The following examples shows how to generate a Mongo Query with this library.

package example

import (
	"context"
	"github.com/elasticpath/epcc-search-ast-helper"
	"github.com/elasticpath/epcc-search-ast-helper/mongo"
	"go.mongodb.org/mongo-driver/v2/bson"
	"go.mongodb.org/mongo-driver/v2/mongo"
)

func Example(ast *epsearchast.AstNode, collection *mongo.Collection, tenantBoundaryQuery bson.M)  (*mongo.Cursor, error) {
	// Not Shown: Validation

	// Create query builder
	var qb epsearchast.SemanticReducer[bson.D] = DefaultMongoQueryBuilder{}

	// Create Query Object
	queryObj, err := epsearchast.SemanticReduceAst(ast, qb)

	if err != nil {
		return nil, err
	}

	mongoQuery := bson.D{
		{"$and",
			bson.A{
				tenantBoundaryQuery,
				queryObj,
			},
		}}
	
	
	return collection.Find(context.TODO(), mongoQuery)
}
Limitations
  1. The Mongo Query builder is designed to produce filter compatible with the filter argument in a Query, if a field in the API is a projection that requires computation via the aggregation pipeline, then we would likely need code changes to support that.
  2. The $text operator in Mongo has a number of limitations that make it unsuitable for arbitrary queries. In particular in mongo you can only search a collection, not fields for text data, and you must declare a text index. This means that any supplied field in the filter, is just dropped. It is recommended that when using text with Mongo, you only allow users to search text(*,search) , i.e., force them to use a wildcard as the field name. It is also recommended that you use a Wildcard index to avoid the need of having to remove and modify it over time.
Advanced Customization
Field Types

In some cases, depending on how data is stored in Mongo you might need to instruct the query builder what the type of the field is. The following example shows how to do that in this case we want to specify that with_tax is a number.

package example

import (
	"context"
	"github.com/elasticpath/epcc-search-ast-helper"
	"github.com/elasticpath/epcc-search-ast-helper/mongo"
	"go.mongodb.org/mongo-driver/v2/bson"
	"go.mongodb.org/mongo-driver/v2/mongo"
	"strings"
)

func Example(ast *epsearchast.AstNode, collection *mongo.Collection, tenantBoundaryQuery *bson.M)  (*mongo.Cursor, error) {
	// Not Shown: Validation

	// Create query builder
	var qb epsearchast.SemanticReducer[bson.D] = &astmongo.DefaultMongoQueryBuilder{
		FieldTypes: map[string]astmongo.FieldType{"with_tax": astmongo.Int64},
    }

	// Create Query Object
	queryObj, err := epsearchast.SemanticReduceAst(ast, qb)

	if err != nil {
		return nil, err
	}

	mongoQuery := bson.D{
		{"$and",
			bson.A{
				tenantBoundaryQuery,
				queryObj,
			},
		}}
	
	return collection.Find(context.TODO(), mongoQuery)

[Information provided]
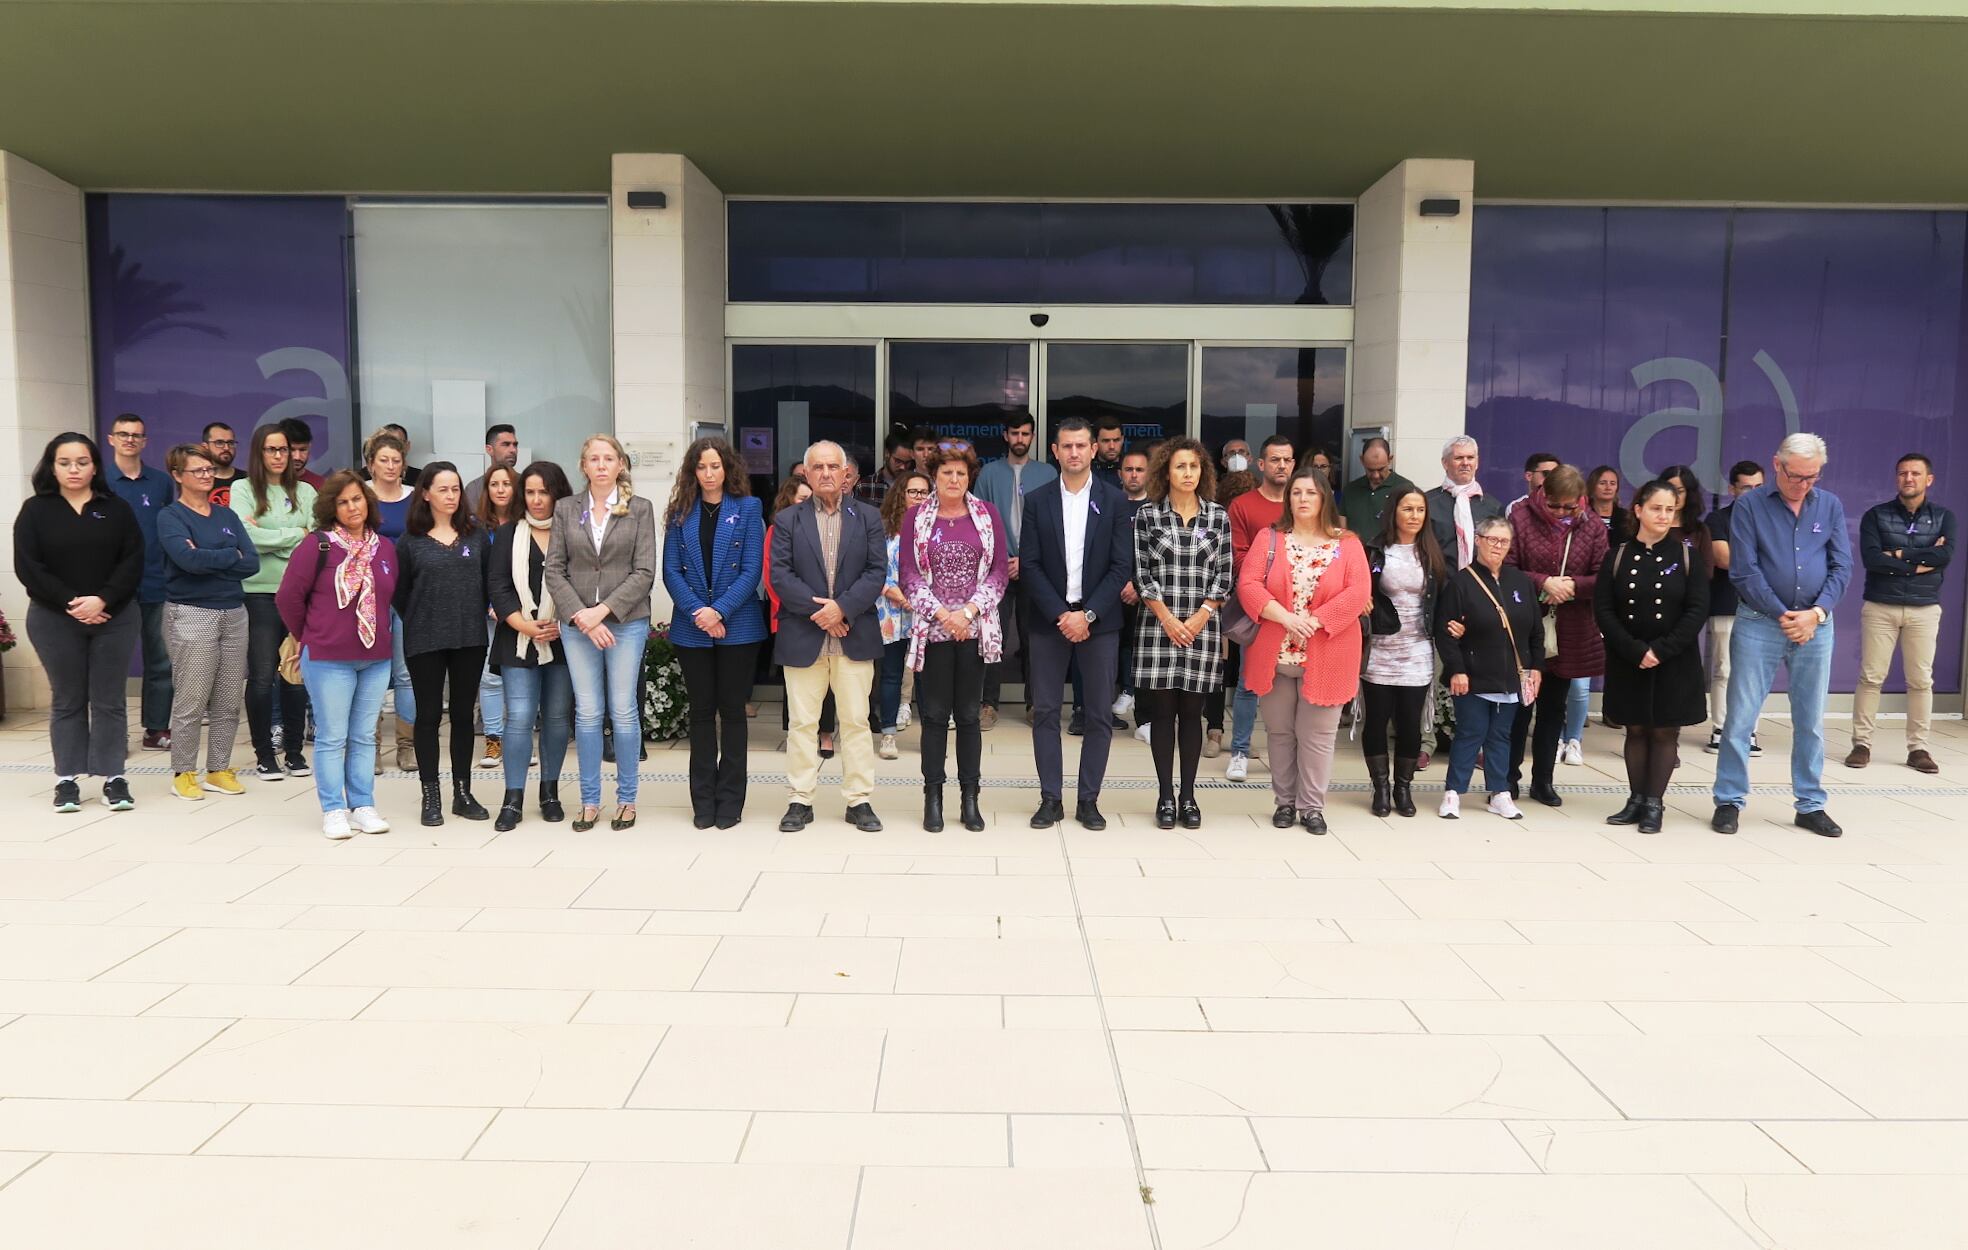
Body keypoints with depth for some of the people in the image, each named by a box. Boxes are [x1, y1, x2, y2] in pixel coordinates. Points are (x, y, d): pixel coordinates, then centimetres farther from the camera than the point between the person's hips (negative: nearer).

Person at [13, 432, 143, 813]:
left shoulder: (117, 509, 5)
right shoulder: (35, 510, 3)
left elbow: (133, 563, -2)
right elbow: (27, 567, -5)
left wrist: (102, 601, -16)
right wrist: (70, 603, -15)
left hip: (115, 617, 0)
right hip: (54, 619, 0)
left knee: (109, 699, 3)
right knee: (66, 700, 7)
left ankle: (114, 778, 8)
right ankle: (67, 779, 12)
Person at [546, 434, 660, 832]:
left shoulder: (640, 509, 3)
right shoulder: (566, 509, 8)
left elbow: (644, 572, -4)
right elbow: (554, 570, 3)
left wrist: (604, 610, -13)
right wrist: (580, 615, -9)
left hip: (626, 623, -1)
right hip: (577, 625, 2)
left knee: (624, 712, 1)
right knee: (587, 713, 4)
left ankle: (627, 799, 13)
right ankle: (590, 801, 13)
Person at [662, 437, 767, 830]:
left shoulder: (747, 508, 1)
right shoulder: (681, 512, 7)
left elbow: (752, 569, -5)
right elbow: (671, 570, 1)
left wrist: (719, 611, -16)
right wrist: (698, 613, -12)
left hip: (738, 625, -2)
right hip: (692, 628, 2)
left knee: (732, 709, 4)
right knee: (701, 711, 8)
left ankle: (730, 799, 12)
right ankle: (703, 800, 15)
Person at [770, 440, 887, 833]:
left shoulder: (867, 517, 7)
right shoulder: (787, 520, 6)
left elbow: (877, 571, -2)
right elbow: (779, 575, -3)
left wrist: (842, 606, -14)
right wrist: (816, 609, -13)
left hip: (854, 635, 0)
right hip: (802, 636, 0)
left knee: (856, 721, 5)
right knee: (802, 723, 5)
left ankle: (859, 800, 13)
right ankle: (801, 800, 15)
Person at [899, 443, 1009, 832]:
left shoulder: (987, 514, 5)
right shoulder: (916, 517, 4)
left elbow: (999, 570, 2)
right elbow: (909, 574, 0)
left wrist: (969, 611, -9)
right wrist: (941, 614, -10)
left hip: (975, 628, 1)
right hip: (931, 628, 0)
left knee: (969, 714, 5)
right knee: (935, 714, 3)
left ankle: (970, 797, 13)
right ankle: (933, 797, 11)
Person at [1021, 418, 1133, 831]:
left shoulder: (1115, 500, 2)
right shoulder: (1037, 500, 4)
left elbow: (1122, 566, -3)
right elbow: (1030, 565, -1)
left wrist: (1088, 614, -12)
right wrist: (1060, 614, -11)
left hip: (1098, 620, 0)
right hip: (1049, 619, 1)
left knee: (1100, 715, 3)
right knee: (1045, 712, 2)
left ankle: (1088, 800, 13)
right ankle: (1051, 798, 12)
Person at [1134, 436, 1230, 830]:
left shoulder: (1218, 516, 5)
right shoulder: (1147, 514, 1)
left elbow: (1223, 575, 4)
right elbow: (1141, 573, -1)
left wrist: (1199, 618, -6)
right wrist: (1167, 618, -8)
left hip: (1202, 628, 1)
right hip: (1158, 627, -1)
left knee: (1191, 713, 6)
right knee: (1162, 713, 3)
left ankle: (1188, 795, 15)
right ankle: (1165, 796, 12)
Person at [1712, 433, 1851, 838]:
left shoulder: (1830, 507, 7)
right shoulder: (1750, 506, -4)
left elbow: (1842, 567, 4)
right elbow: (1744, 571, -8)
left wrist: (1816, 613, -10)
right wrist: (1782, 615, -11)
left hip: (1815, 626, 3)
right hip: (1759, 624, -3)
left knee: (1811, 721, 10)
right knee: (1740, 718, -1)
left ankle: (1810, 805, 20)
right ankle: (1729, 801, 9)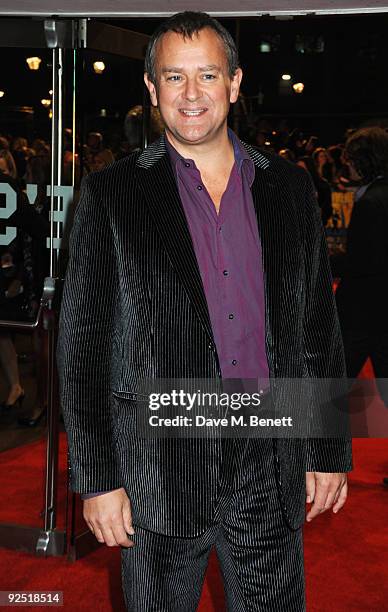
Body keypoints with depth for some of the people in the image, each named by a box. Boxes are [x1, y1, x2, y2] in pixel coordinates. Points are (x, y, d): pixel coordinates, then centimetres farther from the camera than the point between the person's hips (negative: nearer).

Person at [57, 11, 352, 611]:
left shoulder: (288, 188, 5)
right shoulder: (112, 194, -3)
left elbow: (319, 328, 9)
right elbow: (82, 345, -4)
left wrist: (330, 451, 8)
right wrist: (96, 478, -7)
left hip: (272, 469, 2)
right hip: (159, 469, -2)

[What you will do]
**A)** Please extract the passage of the Mongo query builder excerpt that opens with the words containing "Advanced Customization" and closes with "is a number.".
**B)** Extend the Mongo query builder excerpt, picking up right after its final line.
You won't need the items.

[Your responses]
**A)**
Advanced Customization
Field Types

In some cases, depending on how data is stored in Mongo you might need to instruct the query builder what the type of the field is. The following example shows how to do that in this case we want to specify that with_tax is a number.

**B)**
}
Custom Queries

In some cases you may want to change the behaviour of the generated Mongo, the following example shows how to do that in this case we want to change emails because we store them only in lower case in the db.

package example

import (
	"context"
	"github.com/elasticpath/epcc-search-ast-helper"
	"github.com/elasticpath/epcc-search-ast-helper/mongo"
	"go.mongodb.org/mongo-driver/v2/bson"
	"go.mongodb.org/mongo-driver/v2/mongo"
	"strings"
)

func Example(ast *epsearchast.AstNode, collection *mongo.Collection, tenantBoundaryQuery *bson.M)  (*mongo.Cursor, error) {
	// Not Shown: Validation

	// Create query builder
	var qb epsearchast.SemanticReducer[bson.D] = &LowerCaseEmail{}

	// Create Query Object
	queryObj, err := epsearchast.SemanticReduceAst(ast, qb)

	if err != nil {
		return nil, err
	}

	mongoQuery := bson.D{
		{"$and",
			bson.A{
				tenantBoundaryQuery,
				queryObj,
			},
		}}
	
	return collection.Find(context.TODO(), mongoQuery)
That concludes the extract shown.